Durham Public Schools in North Carolina faced a significant staffing shortage, which led to the closure of 12 schools. This decision was made due to ongoing pay disputes and concerns voiced by several educators at a rally held at the Staff Development Center on Hillandale Road. The closed schools included Hillside, YE Smith, Whitted School, Lyons Farm, Forest View, Lakewood Elementary, Lucas Middle, Spring Valley, Riverside, Northern, Jordan, and Githens.
The educators demanded better pay conditions, and the president of the DPS Board of Education, Bettina Umstead, issued a statement apologizing for the pay confusion. She promised that employees would be able to keep the pay they received in 2023, as well as the higher pay rate for January 2024. Umstead emphasized that the DPS values each and every one of its employees and is working hard to resolve the issue.
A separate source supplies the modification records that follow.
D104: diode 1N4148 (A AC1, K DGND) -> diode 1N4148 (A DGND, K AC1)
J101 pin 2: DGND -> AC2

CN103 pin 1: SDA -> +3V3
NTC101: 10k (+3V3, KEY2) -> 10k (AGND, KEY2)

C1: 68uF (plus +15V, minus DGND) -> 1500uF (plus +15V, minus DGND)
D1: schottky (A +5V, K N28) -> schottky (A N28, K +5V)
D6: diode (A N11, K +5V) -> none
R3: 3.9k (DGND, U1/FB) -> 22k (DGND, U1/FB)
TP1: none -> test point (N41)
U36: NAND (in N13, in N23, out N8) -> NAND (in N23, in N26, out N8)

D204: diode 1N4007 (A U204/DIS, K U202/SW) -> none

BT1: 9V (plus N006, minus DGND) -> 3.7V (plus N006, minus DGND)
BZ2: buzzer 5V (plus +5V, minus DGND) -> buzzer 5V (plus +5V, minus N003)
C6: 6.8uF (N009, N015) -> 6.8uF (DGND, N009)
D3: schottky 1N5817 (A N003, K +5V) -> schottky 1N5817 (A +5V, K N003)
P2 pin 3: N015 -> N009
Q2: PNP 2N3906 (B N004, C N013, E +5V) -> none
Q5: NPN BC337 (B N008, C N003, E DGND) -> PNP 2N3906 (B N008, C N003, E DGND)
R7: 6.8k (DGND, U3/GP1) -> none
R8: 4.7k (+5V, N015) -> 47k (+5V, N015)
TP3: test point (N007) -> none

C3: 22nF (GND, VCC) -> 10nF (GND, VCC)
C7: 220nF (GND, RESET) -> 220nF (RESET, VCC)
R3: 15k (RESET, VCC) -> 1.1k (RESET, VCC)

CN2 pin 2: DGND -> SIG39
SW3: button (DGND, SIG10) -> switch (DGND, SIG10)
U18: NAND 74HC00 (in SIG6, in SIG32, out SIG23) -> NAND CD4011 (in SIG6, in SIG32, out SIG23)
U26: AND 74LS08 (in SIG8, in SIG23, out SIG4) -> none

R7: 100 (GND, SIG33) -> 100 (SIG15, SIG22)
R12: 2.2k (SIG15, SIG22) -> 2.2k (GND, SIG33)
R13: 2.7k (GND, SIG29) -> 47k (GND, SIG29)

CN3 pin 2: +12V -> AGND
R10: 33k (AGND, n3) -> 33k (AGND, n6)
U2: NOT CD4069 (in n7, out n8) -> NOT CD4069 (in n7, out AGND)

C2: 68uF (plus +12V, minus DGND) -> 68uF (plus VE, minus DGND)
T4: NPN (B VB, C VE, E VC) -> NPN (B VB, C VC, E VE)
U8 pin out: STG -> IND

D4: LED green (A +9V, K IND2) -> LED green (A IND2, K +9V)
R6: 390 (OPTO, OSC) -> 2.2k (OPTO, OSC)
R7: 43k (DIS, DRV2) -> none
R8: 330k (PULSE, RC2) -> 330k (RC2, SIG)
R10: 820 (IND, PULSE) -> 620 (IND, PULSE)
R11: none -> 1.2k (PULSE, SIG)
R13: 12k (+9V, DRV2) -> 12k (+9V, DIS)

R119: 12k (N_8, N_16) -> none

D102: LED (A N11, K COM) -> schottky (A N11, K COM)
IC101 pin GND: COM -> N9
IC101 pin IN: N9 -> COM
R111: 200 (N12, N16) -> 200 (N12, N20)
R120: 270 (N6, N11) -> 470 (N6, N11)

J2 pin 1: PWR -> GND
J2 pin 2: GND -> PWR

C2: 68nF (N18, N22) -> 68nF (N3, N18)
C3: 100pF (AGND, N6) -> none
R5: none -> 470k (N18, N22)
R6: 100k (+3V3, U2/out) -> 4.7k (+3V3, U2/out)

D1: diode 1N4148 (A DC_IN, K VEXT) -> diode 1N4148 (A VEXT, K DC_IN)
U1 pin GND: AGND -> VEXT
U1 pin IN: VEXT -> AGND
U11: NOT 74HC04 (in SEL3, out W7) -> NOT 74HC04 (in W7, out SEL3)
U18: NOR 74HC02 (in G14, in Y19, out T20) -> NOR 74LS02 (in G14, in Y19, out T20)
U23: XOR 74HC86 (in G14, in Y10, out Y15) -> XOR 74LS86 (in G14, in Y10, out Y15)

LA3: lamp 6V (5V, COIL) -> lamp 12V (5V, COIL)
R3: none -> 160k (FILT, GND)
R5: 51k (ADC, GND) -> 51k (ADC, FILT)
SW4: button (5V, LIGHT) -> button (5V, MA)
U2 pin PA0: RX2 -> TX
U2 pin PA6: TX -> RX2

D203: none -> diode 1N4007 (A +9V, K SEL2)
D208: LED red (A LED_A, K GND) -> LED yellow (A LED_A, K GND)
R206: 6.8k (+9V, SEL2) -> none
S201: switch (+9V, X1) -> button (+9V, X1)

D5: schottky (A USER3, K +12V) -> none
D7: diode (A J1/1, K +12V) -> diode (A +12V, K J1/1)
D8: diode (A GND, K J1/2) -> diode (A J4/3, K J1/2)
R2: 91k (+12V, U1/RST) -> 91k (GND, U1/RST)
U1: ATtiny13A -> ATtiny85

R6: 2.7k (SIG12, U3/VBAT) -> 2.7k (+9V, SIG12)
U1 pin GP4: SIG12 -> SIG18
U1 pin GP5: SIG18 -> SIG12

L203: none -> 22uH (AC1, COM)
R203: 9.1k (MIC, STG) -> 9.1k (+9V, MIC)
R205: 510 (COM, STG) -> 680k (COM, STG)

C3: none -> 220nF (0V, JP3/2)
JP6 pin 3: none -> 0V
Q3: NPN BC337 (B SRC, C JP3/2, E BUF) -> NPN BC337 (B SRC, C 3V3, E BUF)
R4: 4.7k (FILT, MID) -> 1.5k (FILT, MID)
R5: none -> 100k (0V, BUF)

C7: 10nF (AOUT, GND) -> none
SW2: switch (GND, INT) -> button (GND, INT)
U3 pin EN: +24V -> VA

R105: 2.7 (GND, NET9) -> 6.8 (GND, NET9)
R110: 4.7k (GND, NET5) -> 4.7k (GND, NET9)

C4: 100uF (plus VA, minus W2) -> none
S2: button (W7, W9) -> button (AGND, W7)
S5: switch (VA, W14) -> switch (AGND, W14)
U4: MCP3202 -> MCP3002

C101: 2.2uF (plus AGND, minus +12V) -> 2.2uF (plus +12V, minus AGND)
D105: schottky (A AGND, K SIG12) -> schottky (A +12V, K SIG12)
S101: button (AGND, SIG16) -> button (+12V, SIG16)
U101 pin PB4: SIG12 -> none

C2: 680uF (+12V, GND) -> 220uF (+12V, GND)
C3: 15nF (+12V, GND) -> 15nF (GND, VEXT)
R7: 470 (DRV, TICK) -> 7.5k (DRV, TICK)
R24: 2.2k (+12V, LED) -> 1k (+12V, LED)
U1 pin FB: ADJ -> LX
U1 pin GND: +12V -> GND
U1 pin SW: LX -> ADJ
The staffing shortage was exacerbated by a miscalculation of years of service when granting raises last year, leading to some workers being overpaid. This led to sporadic work absences and disruptions to the school system, including canceled bus routes. Many classified staff members, such as those working in maintenance, landscaping, or cafeterias, were affected by the elimination of pay increases, causing widespread anger.
Employees argued that the payments they received were correct and based on relevant work experience. However, a recent change in DPS policy on how relevant work experience was calculated caused many employees to lose those raises.
The ongoing pay dispute and staffing shortage have had a significant impact on the Durham Public Schools, leading to closures and disruptions. The DPS is working to address the concerns of its employees and resolve the issue to ensure the smooth operation of the school system.